For Bartels, a fellow Wisconsinite, the Bloody Mary was the first drink he ever learned to make. “They treat the Bloody Mary in a very sacred way,” says Bartels. The Midwestern Bloody Mary has been best known for always being served with a beer chaser, which Faiola believes evolved from the Prohibition practice of mixing beer with tomato juice. But when you look at the kinds of things that tend to populate today’s Brobdingnagian Bloody Marys—burgers, cheese skewers, pickled vegetables—it’s hard to miss the culinary heritage of the region.

The heartland approach represents just one of the drink’s many contemporary identities. The Bloody Mary is not an “either/or” drink—it’s an “and” drink.
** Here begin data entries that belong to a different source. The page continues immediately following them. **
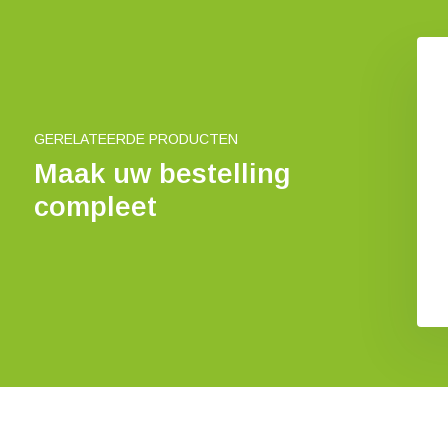
GERELATEERDE PRODUCTEN
Maak uw bestelling
compleet
erzeef - klein
Boombastnet
€ 60,11
€ 27,44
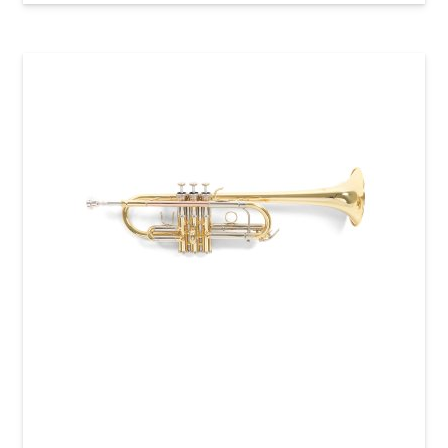
Труба Roy Benson TR-402C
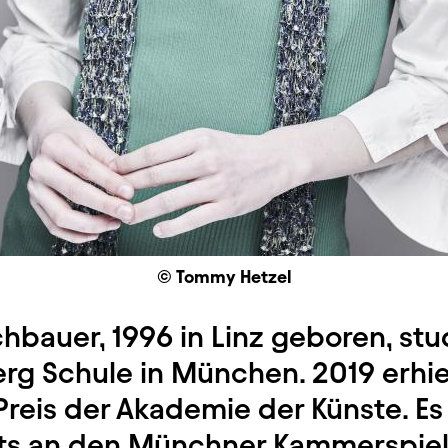
© Tommy Hetzel
chbauer, 1996 in Linz geboren, stu
rg Schule in München. 2019 erhiel
reis der Akademie der Künste. Es
s an den Münchner Kammerspie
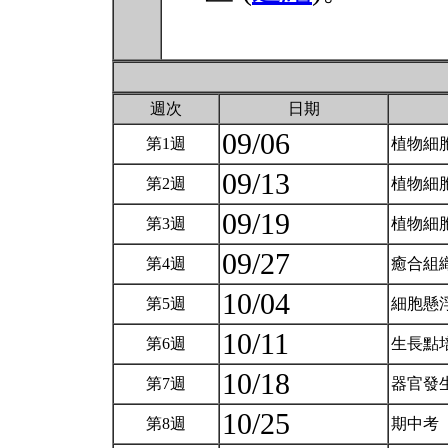
週次
日期
09/06
第1週
植物細
09/13
第2週
植物細
09/19
第3週
植物細
09/27
第4週
癒合組
10/04
第5週
細胞懸
10/11
第6週
生長點
10/18
第7週
器官發
10/25
第8週
期中考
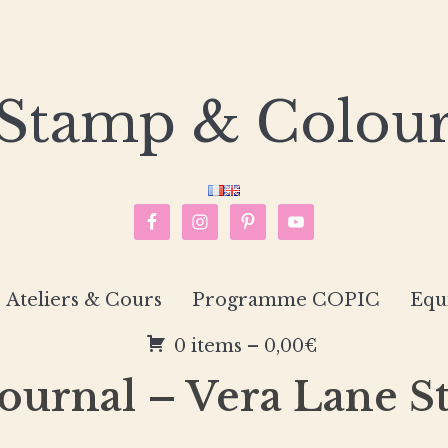
Stamp & Colou
Ateliers & Cours
Programme COPIC
Equ
0 items –
0,00
€
Journal – Vera Lane S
It inspires multiplicity, whether in origin stories or ingredients, evolving with the times, taking a bit of this vogue, a little of that decade. Already, the garnish arms race seems to be slowing—after all, where do you really go after someone drops the mic with a four-pound fried chicken?

“I feel like, today, there’s a minimalism going on in terms of consumption, and food trends are following that,” says Ternikar. “Things are cyclical, like fashion. So there’s cycles where excess is good, and then you have a scaling back.”

Whether in the urbane ‘20s or the over-the-top aughts, the Bloody Mary appears to reflect those cycles. Like other American icons, it above all boasts a genius for reinvention. It, in the words of McGarry, is the “Madonna of cocktails.”